Hormones drive our appetite by telling us when we are hungry, and when we are full. Ghrelin is a hormone that tells us when we are hungry. In contrast, high levels of the hormone GLP-1 tell us when we have had enough food and tell our bodies to stop eating. Understanding the mechanisms by which hormones affect our feeding patterns may help identify new ways of treating or preventing obesity. Previous studies have shown that protein-rich diets encourage weight loss by making people feel fuller, though these diets are difficult to adhere to and the mechanisms by which this happens is unknown.
In this study, researchers Mariana Norton and Amin Alamshah from Imperial College London ran a number of experiments on both mice and rats. In the first experiment, they gave 10 rats and mice a single dose of phenylalanine, a chemical produced in the gut when our body breaks down protein-rich foods, such as beef, fish, milk and eggs. In the second experiment, diet-induced obese mice, which are typically used as a model of human obesity, were given phenylalanine repeatedly over seven days. Both experiments compared their results to the same number of rodents that were not given phenylalanine.

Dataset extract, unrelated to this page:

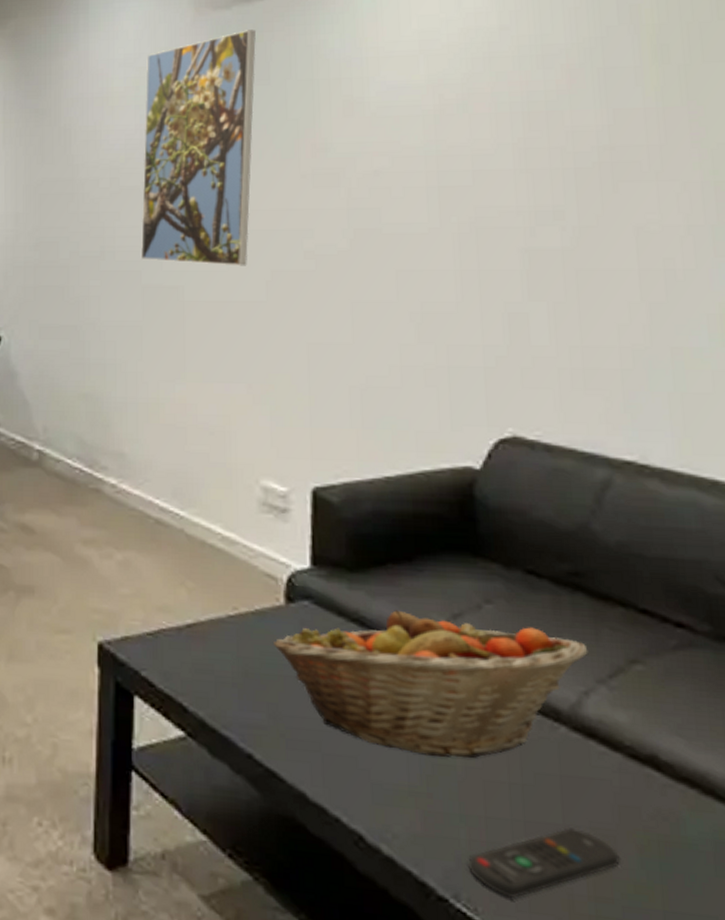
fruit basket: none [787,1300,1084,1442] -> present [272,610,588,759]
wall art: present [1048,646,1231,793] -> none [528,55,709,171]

The researchers found that the single-dose of phenylalanine reduced food intake, increased levels of GLP-1 and decreased levels of ghrelin. Repeated administration also caused weight loss in the obese mice. The researchers also observed that the rats were moving around more, which might encourage them to lose weight.
To understand the mechanisms by which phenylalanine might be stimulating these hormones, the researchers carried out a final experiment by studying gut cells in a petri dish. They found that phenylalanine interacted with a receptor called the calcium sensing receptor (CaSR), and that it was CaSR in turn causing levels of GLP-1 to increase and appetite to decrease.

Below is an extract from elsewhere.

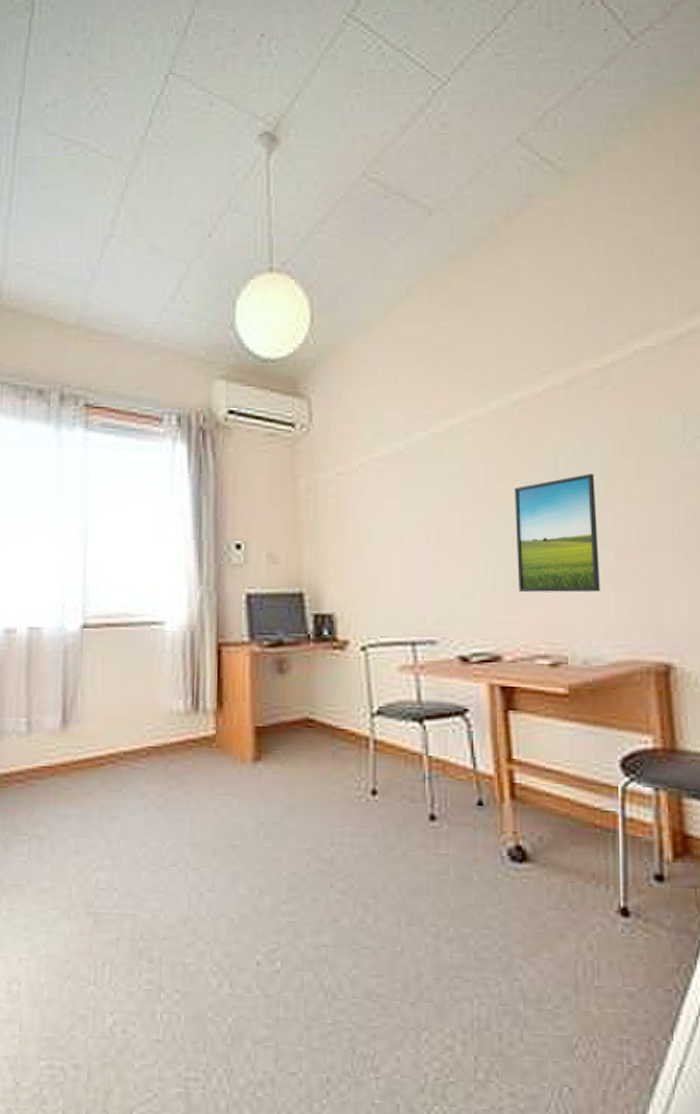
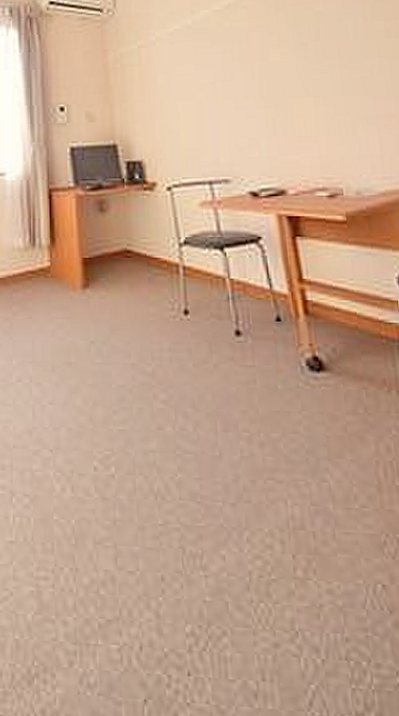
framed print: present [513,474,600,593] -> none [284,36,365,136]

"Our work is the first to demonstrate that activating CaSR can suppress appetite," said lead author of the study Mariana Norton. "It highlights the potential use of phenylalanine or other molecules which stimulate CaSR -- like drugs or food components -- to prevent or treat obesity."
According to Miss Norton, the precise mechanisms by which phenylalanine suppresses appetite and body weight still need to be determined, and there are likely to be additional mechanisms which are also involved in the beneficial effects of a high protein diet.
The researcher's next steps will be to establish whether phenylalanine can produce the same effects in humans as in mice, and to further confirm the importance of CaSR in our response to protein-rich foods.